TASK GOAL:
Take each line from the entries that holds "lines" and copy it out.

EXERCISE DATA:
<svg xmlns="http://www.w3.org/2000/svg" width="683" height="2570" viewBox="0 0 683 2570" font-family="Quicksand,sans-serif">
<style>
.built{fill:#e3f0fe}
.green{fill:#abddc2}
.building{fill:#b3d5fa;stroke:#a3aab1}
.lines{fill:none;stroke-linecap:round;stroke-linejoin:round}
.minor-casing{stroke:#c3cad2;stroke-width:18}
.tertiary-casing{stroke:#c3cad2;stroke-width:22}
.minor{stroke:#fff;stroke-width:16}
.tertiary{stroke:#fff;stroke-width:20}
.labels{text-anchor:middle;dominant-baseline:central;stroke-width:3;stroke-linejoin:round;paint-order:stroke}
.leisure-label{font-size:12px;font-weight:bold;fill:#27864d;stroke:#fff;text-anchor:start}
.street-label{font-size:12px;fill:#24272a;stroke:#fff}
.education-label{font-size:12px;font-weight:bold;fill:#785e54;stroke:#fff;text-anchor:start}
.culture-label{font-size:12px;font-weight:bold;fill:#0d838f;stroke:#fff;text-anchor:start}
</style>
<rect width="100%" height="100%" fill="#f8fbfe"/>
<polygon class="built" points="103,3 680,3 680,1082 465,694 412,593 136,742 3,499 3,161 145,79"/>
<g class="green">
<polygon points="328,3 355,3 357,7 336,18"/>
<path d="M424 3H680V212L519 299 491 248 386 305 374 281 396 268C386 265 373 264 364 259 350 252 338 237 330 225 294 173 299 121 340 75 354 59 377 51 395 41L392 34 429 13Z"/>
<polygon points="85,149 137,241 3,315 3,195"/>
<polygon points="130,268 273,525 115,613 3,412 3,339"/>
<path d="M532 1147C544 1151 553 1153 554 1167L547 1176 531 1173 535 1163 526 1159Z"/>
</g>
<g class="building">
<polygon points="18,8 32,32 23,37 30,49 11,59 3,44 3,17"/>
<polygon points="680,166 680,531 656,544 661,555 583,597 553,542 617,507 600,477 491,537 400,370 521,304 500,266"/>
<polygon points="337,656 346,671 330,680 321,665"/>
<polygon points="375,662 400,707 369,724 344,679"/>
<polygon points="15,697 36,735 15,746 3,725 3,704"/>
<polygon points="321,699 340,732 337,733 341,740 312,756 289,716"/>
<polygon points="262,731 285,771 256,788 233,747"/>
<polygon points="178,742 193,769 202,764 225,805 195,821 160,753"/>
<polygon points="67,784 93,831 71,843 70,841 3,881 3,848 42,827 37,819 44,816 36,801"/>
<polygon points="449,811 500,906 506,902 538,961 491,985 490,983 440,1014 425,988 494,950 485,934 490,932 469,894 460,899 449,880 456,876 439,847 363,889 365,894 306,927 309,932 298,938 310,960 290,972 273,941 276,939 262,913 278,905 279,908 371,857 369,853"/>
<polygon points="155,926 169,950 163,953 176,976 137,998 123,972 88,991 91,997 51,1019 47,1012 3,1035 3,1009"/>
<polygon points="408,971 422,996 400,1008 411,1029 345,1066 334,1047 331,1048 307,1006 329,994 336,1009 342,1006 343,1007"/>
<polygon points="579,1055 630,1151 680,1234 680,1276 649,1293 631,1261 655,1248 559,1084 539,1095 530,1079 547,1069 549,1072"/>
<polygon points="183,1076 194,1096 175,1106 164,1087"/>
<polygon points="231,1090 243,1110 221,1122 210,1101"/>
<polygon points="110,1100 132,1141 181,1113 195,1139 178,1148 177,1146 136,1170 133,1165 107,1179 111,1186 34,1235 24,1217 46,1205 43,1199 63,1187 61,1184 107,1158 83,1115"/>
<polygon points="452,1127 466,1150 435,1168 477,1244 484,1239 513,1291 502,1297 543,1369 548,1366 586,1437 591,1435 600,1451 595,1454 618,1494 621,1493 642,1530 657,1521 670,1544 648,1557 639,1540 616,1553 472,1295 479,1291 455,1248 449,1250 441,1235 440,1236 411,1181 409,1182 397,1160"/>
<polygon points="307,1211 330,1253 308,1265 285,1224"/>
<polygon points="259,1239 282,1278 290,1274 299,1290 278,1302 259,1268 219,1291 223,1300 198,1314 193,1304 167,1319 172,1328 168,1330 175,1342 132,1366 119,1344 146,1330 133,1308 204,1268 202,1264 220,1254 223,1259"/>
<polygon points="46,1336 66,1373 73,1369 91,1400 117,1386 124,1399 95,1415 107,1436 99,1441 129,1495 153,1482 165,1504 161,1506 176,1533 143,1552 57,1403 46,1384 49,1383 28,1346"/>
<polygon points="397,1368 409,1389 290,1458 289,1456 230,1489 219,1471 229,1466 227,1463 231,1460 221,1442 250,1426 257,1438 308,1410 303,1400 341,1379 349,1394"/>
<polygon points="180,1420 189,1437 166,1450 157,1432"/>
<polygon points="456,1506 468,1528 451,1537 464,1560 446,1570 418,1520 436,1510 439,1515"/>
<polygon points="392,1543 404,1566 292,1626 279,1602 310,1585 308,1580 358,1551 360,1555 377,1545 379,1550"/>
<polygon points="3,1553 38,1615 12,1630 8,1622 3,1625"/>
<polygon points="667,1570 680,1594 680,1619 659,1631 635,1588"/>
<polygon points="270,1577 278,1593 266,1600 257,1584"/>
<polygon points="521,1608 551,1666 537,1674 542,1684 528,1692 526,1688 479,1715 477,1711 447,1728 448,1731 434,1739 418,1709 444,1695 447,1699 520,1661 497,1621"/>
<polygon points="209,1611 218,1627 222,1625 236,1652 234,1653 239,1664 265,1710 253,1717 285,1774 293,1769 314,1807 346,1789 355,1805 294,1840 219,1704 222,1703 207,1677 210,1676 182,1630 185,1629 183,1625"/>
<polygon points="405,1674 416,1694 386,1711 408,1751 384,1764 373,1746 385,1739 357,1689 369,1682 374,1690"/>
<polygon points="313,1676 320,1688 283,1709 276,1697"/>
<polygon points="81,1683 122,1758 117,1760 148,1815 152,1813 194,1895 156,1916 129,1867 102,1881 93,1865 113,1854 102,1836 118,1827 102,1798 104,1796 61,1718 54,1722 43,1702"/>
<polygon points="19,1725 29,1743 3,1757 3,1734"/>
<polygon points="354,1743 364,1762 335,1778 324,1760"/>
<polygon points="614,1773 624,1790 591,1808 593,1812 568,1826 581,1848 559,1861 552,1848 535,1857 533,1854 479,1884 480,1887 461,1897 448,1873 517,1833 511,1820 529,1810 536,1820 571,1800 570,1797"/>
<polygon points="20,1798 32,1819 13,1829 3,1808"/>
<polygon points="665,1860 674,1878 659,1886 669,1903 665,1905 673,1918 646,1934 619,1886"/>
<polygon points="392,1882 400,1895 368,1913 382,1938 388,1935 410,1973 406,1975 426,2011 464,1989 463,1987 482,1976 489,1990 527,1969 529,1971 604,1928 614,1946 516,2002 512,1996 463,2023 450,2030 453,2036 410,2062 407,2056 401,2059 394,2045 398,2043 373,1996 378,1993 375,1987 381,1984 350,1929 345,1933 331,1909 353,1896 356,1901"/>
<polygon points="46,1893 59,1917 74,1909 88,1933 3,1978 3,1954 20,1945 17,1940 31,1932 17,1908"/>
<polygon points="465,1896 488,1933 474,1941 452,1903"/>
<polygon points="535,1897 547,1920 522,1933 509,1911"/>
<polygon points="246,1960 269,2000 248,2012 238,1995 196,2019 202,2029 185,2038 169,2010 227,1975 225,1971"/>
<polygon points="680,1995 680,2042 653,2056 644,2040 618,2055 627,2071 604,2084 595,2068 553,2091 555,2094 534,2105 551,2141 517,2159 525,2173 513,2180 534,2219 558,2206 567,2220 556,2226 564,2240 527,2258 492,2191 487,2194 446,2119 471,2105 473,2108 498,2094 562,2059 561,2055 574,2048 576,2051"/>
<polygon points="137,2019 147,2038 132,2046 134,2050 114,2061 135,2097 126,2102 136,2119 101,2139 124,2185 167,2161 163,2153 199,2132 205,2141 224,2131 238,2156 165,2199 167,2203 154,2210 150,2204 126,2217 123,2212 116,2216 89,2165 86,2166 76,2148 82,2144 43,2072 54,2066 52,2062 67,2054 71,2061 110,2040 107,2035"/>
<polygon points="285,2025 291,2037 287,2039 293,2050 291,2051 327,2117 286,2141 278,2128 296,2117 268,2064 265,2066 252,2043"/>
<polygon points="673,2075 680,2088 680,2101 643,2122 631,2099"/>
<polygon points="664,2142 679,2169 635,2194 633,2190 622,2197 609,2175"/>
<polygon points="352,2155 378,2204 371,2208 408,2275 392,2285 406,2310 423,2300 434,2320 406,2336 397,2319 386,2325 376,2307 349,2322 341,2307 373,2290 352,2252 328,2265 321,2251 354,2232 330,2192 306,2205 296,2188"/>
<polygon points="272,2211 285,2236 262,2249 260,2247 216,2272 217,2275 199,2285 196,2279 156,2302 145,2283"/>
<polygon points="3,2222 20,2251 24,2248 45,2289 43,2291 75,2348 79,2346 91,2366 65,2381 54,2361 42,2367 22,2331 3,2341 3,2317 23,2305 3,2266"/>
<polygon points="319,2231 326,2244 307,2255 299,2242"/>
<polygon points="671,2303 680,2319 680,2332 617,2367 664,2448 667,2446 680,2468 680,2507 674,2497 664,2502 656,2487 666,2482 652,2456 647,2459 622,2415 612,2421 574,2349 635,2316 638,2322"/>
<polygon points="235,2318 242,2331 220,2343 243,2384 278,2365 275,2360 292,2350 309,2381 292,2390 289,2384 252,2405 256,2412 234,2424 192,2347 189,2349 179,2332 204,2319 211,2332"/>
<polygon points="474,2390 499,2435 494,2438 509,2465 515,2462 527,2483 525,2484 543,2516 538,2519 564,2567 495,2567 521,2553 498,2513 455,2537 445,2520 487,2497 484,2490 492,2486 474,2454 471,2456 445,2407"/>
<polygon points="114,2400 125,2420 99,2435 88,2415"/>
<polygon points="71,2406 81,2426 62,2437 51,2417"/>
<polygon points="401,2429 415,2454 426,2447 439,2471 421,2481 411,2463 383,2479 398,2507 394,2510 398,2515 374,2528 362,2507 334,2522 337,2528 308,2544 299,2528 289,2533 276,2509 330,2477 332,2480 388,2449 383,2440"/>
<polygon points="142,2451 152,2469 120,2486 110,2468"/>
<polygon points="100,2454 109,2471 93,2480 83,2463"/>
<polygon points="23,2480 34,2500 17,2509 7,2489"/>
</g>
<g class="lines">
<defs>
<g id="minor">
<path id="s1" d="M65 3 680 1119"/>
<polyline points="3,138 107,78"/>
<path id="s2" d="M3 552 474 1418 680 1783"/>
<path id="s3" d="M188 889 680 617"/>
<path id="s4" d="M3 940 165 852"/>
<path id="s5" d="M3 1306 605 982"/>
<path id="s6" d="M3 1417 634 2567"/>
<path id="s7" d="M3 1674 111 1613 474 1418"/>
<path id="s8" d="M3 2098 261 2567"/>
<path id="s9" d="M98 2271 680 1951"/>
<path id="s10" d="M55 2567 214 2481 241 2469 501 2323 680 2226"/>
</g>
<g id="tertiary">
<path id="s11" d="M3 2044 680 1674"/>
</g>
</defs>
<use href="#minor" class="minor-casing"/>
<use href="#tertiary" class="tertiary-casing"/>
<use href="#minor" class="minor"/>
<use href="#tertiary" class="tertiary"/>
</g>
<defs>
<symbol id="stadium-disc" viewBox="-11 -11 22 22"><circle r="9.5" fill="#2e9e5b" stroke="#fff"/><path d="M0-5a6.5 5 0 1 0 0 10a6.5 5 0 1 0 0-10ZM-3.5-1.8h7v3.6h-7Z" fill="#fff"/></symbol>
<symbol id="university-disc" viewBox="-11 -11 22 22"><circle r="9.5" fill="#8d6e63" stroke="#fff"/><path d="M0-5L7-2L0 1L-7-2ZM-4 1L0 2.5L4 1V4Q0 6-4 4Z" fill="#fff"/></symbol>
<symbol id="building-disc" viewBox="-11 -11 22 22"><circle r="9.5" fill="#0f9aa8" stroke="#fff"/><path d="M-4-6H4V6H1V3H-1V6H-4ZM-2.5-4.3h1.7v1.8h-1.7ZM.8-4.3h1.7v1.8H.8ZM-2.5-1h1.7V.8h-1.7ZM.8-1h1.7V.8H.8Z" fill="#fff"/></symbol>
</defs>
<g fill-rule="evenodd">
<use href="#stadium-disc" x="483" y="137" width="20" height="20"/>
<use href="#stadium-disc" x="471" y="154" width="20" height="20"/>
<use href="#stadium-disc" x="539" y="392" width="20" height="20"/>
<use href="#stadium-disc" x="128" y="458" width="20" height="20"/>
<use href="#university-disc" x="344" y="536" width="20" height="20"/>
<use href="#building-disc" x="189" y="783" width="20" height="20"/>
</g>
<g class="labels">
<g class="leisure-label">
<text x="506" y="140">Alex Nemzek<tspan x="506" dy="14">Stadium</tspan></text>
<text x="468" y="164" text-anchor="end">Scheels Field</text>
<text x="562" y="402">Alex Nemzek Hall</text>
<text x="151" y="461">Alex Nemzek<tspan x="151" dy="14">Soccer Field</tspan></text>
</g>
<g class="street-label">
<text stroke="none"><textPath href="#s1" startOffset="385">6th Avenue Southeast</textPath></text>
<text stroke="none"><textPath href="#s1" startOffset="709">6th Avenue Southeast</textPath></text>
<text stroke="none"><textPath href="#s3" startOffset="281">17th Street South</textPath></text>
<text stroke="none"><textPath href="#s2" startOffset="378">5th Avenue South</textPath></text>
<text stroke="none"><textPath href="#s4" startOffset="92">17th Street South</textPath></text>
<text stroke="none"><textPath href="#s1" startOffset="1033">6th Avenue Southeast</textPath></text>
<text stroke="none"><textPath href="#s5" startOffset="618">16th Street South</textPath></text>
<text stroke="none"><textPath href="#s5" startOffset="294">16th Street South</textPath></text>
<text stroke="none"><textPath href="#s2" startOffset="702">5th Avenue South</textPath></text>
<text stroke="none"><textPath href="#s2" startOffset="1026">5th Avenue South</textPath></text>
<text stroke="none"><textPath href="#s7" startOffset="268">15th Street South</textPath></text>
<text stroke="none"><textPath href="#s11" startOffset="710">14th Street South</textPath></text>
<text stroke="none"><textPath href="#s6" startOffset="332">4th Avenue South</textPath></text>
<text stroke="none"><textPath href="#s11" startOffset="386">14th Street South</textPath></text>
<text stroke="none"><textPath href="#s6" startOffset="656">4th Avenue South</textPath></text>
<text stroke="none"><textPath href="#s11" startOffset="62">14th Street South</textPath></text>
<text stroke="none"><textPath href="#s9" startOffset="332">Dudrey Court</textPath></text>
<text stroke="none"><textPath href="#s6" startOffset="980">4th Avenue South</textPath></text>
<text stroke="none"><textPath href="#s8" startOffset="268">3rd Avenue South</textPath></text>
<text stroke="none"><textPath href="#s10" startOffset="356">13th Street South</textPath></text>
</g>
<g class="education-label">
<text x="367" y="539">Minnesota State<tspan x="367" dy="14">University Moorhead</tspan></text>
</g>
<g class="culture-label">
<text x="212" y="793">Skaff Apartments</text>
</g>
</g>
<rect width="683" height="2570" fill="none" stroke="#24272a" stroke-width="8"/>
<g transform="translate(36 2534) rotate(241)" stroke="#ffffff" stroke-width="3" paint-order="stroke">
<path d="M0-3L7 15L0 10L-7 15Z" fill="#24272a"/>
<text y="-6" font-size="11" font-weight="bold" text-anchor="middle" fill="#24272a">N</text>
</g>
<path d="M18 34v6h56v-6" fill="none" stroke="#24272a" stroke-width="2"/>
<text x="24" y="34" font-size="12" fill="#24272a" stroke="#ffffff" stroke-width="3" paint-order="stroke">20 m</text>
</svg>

RESULT FOR THIS EXERCISE:
.lines{fill:none;stroke-linecap:round;stroke-linejoin:round}
<g class="lines">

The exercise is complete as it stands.